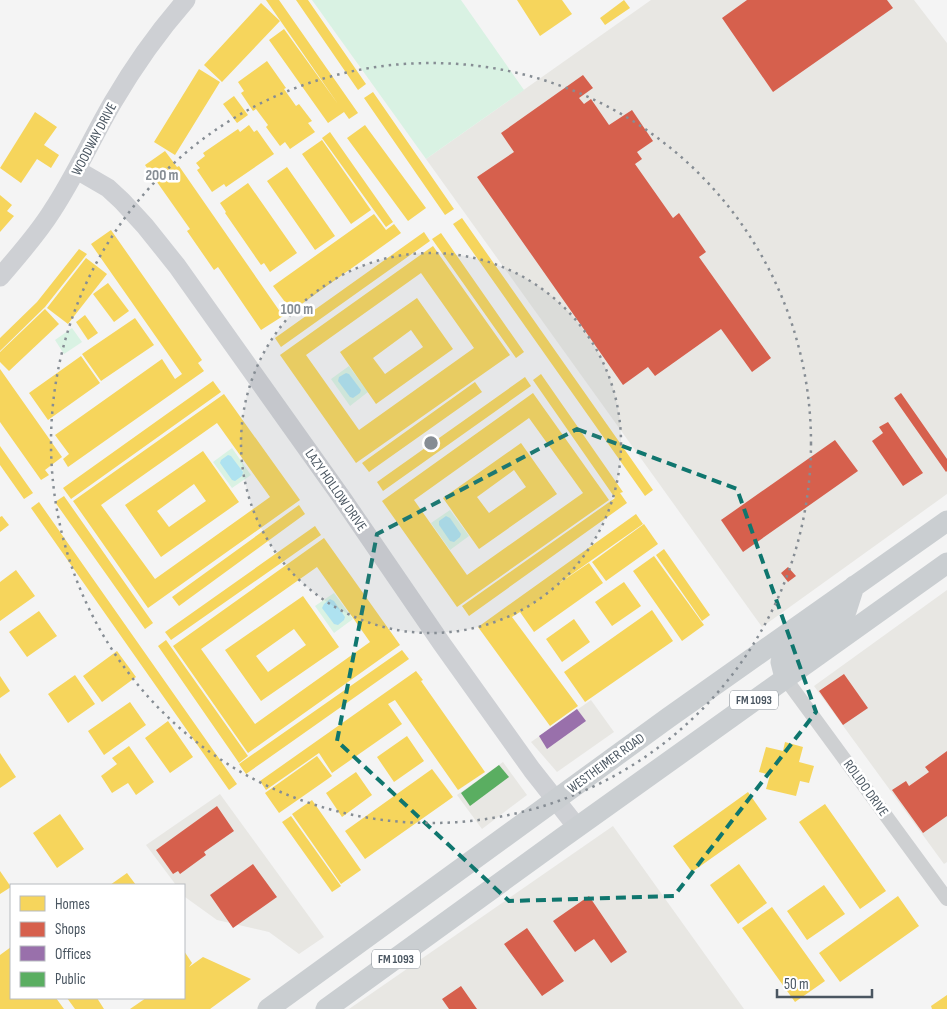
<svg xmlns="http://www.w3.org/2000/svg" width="947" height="1009" viewBox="0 0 947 1009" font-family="'Sofia Sans Condensed',sans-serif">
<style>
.commercial{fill:#e8e7e3}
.green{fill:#d9f2e3}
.water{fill:#aee2f0}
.homes{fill:#f6d55c;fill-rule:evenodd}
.shops{fill:#d6604d}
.offices{fill:#9970ab}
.public{fill:#5aae61}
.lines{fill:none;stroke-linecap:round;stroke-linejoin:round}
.street{stroke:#ced0d2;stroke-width:14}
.secondary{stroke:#ced0d4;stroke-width:19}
.primary{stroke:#caced1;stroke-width:21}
.marked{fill:none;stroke:#0f766e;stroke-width:4;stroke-dasharray:10 6;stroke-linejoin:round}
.ring{fill:none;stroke:#868d94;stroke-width:2.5;stroke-dasharray:2.5 5}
.labels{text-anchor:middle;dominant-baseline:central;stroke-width:5;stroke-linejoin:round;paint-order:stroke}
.shield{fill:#fff;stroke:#808990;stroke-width:1}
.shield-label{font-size:12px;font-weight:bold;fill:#4a5661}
.street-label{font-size:14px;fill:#4a5661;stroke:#fff}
.centre{fill:#868d94;stroke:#fff;stroke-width:2.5}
.ring-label{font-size:15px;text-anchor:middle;font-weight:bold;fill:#868d94;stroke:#fff;stroke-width:5;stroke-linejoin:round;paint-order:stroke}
</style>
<rect width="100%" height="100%" fill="#f4f4f4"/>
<!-- commercial -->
<path class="commercial" d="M651 0H914L947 43V494L762 627 426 159Z
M947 590V862L944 864 814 686Z
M591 700 614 732 557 772 531 742Z
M503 762 527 795 482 829 457 795Z
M220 794 324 937 299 954 269 932 217 920 185 897 184 885H176L146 845Z
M613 826 744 1009H349Z"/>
<!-- green -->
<path class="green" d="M312 0H461L524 90 426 159Z
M72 328 82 342 64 354 55 340Z
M349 366 368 392 350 406 331 379Z
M232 448 251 475 232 488 213 462Z
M450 510 469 536 450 550 431 523Z
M334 593 353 619 334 633 315 606Z"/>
<!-- water -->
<path class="water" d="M346 373 349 374 361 390 360 393 353 398 350 397 338 381 339 377Z
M228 455 231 456 243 472 242 476 235 481 232 480 220 463 221 460Z
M446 516 450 518 461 534 460 537 454 542 450 541 439 525V521Z
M330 599 334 601 345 617 344 620 338 625 334 624 322 608 324 604Z"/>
<!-- homes -->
<path class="homes" d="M266 0H279L358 113 349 119 344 112 328 123 269 40 284 29 338 104Z
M296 0H308L366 84 358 90Z
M517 0H562L572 14 540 36Z
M624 0 630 8 605 25 600 18Z
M261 3 280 21 222 82 204 65Z
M267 61 286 88 284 89 296 106 299 104 312 121 308 123 315 132 290 149 285 142 280 146 266 127 268 125 256 109 253 111 241 93 244 91 238 82Z
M199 69 220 82 175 155 154 142Z
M373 92 454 209 445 215 364 98Z
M234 96 248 115 237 123 223 104Z
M35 112 57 127 44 145 59 155 51 168 37 159 21 183 0 168Z
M249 125 254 132 257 130 274 154 226 187 224 184 212 192 197 170 200 168 196 163 205 156 203 153 238 129 240 132Z
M365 125 426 208 408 221 347 138Z
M330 132 393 222 386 227 322 138Z
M322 140 371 210 351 224 302 154Z
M165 151 177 167 179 166 283 316 261 330 218 267 214 270 187 231 190 229 145 165Z
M287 167 335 236 315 250 267 181Z
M248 183 297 253 270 272 264 263 261 265 225 213 226 212 220 203Z
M0 195 12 205 7 211 14 216 0 232Z
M374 214 386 230 394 224 401 233 289 313 282 304 285 302 273 286Z
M462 218 653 490 645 496 453 224Z
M111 230 202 360 198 363 204 371 68 467 63 459 69 454 55 435 162 359 175 379 182 374 91 244Z
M424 232 430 241 281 347 275 338Z
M441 233 524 352 516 358 432 239Z
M433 246 510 355 356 463 280 355ZM421 273 474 348 359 430 306 355Z
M79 249 87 254 45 307 0 351V338L37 302Z
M86 258 107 274 68 324 47 308Z
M108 283 129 311 114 322 93 294Z
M417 298 453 349 376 404 340 352ZM411 330 423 347 385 374 373 358Z
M45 309 59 324 9 371 0 362V352Z
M85 315 98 333 88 340 76 322Z
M135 318 154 345 101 381 82 354Z
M81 356 100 383 48 420 29 393Z
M0 369 62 457 45 470 49 475 41 480 0 422Z
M541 374 623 492 620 493 627 503 469 616 462 606 615 498 533 380Z
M525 377 531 386 383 491 377 482Z
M213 381 221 392 71 499 63 488Z
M475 382 482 392 369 472 362 463Z
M533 393 609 500 457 607 382 501ZM529 418 583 493 467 575 414 500Z
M224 394 300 500 148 608 73 501ZM217 423 270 497 155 579 101 505Z
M521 443 557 494 479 549 443 498ZM514 470 526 487 489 513 477 497Z
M0 446 33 493 24 499 0 465Z
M203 451 239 502 161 557 125 505ZM194 484 206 501 169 527 157 511Z
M64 496 153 623 145 629 55 502Z
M39 502 237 784 229 790 31 508Z
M299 505 305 514 179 606 172 597Z
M636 514 643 524 552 588 589 563 603 583 534 632 520 612 512 617 578 706 550 726 478 627Z
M2 516 9 525 0 532V517Z
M644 524 658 544 606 581 592 562Z
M315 526 321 535 171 640 165 632Z
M324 538 400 645 248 753 173 646ZM317 567 370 642 255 724 201 649Z
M664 549 710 615 702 621 656 555Z
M654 556 704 625 682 641 633 571Z
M16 570 35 596 0 621V582Z
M624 582 641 606 612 626 595 602Z
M303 596 339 647 261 701 225 650ZM294 629 306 645 268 672 256 656Z
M652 610 673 641 585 702 564 672Z
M39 611 57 636 27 657 9 632Z
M574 619 590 642 562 662 546 639Z
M166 640 248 756 239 763 158 646Z
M402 650 409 659 246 774 239 764Z
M117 651 136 677 102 702 83 676Z
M416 671 423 680 421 681 485 772 458 790 395 700 388 704 402 724 332 773 319 753 266 790 260 781Z
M75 675 95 704 68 723 48 694Z
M0 676 10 691 0 698Z
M130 702 146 725 104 755 88 731Z
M168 721 193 757 170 773 145 738Z
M407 736 424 761 394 782 377 757Z
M785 742 803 747 799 762 814 766 809 783 800 781 796 796 766 789 770 775 759 772 766 747 783 751Z
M129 746 154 782 136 795 128 783 112 793 101 776 117 764 112 758Z
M0 753 16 777 0 788Z
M317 756 332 776 279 813 265 793Z
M432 769 453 797 365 859 345 831Z
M356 772 372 795 342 817 326 793Z
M748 792 767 819 692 872 673 846Z
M312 800 361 870 341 884 292 814Z
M825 804 886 891 860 909 799 822Z
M60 814 84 849 57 868 33 833Z
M291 816 341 886 332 892 282 822Z
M739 864 767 903 738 924 710 885Z
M0 871 11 887 0 894Z
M127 873 136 885H110Z
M824 885 845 914 807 940 787 911Z
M898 896 919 926 840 982 819 953Z
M772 907 825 981 795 1002 742 928Z
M11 947V998H56L64 1009H0V955Z
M184 951 192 963 189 967 203 957 251 979 210 1009H130L146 998H184Z
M947 995V1009H932L931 1006Z
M67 998H97L104 1009H75Z"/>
<!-- shops -->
<path class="shops" d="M747 0H887L893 8 773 92 722 18Z
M583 75 593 88 579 98 584 104 591 99 609 125 632 110 653 141 637 152 642 159 635 164 673 218 679 213 706 252 699 257 771 358 752 372 721 329 655 376 648 367 623 385 477 177 514 152 501 133Z
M901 393 947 459V471L946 472 894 398Z
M888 422 923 473 903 486 872 441 883 433 879 427Z
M835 440 858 471 743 552 721 520Z
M788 567 796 576 788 582 781 573Z
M844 674 868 708 843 725 819 691Z
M947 751V816L923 833 892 790 906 781 909 786 929 772 925 767Z
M217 806 234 831 204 852 206 855 180 874 178 871 173 874 156 850Z
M253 864 277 897 233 928 210 895Z
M589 896 627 952 611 963 594 939 575 952 553 921Z
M527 928 564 981 542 996 504 944Z
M461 986 477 1009H449L442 999Z"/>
<!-- offices -->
<path class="offices" d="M577 709 586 721 547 749 539 736Z"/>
<!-- public -->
<path class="public" d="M499 765 509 777 470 806 461 793Z"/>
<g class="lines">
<!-- street -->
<path class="street" d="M785 678 947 899"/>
<!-- secondary -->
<path class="secondary" d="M77 170 108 188 122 201 145 226 177 266 342 498 442 644 532 770 577 827
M0 277C18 256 37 235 52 211 75 176 92 138 113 102 134 66 158 32 186 0"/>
<!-- primary -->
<path class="primary" d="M785 678 781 662 784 657 846 611 854 586
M268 1009 668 718 947 521
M326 1009 562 838 947 563"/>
</g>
<!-- marked area -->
<path class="marked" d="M577 429 737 489 816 712 674 896 509 901 337 741 377 534Z"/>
<!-- distance rings -->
<circle cx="431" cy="443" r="190" fill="#868d94" fill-opacity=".12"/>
<g class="ring">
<circle cx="431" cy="443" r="190"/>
<circle cx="431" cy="443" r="380"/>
</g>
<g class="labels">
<!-- shield labels -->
<g class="shield">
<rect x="730" y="690.5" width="48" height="19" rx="4"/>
<rect x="372" y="949.5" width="48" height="19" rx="4"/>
</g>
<g class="shield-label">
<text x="754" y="700">FM 1093</text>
<text x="396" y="959">FM 1093</text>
</g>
<!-- street labels -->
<g class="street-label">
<text transform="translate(94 139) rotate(-62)">WOODWAY DRIVE</text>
<text transform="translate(336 490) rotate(55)">LAZY HOLLOW DRIVE</text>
<text transform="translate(606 763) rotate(-36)">WESTHEIMER ROAD</text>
<text transform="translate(866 788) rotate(54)">ROLIDO DRIVE</text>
</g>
</g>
<circle cx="431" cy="443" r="8" class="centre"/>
<g class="ring-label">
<text x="162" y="180">200 m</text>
<text x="297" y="314">100 m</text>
</g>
<!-- legend -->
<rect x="10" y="884" width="175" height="115" fill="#ffffff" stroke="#b7bbc0"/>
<rect x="20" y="896" width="25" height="15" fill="#f6d55c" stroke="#b7bbc0"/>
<text x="55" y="909" font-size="15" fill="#4a5661">Homes</text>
<rect x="20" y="922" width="25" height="15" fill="#d6604d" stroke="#b7bbc0"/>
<text x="55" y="934" font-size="15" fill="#4a5661">Shops</text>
<rect x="20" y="946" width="25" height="15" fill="#9970ab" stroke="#b7bbc0"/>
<text x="55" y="959" font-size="15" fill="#4a5661">Offices</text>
<rect x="20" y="972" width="25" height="15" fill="#5aae61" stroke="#b7bbc0"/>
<text x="55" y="984" font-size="15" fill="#4a5661">Public</text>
<!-- scale -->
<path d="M777 989v8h95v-8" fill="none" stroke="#4a5661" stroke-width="2.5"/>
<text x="784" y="989" font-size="15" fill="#4a5661" stroke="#ffffff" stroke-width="4" paint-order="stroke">50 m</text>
</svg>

* Exercise prompt
Using the word "lines" as the filter, copy each matching line from the material.

* Expected answer
.lines{fill:none;stroke-linecap:round;stroke-linejoin:round}
<g class="lines">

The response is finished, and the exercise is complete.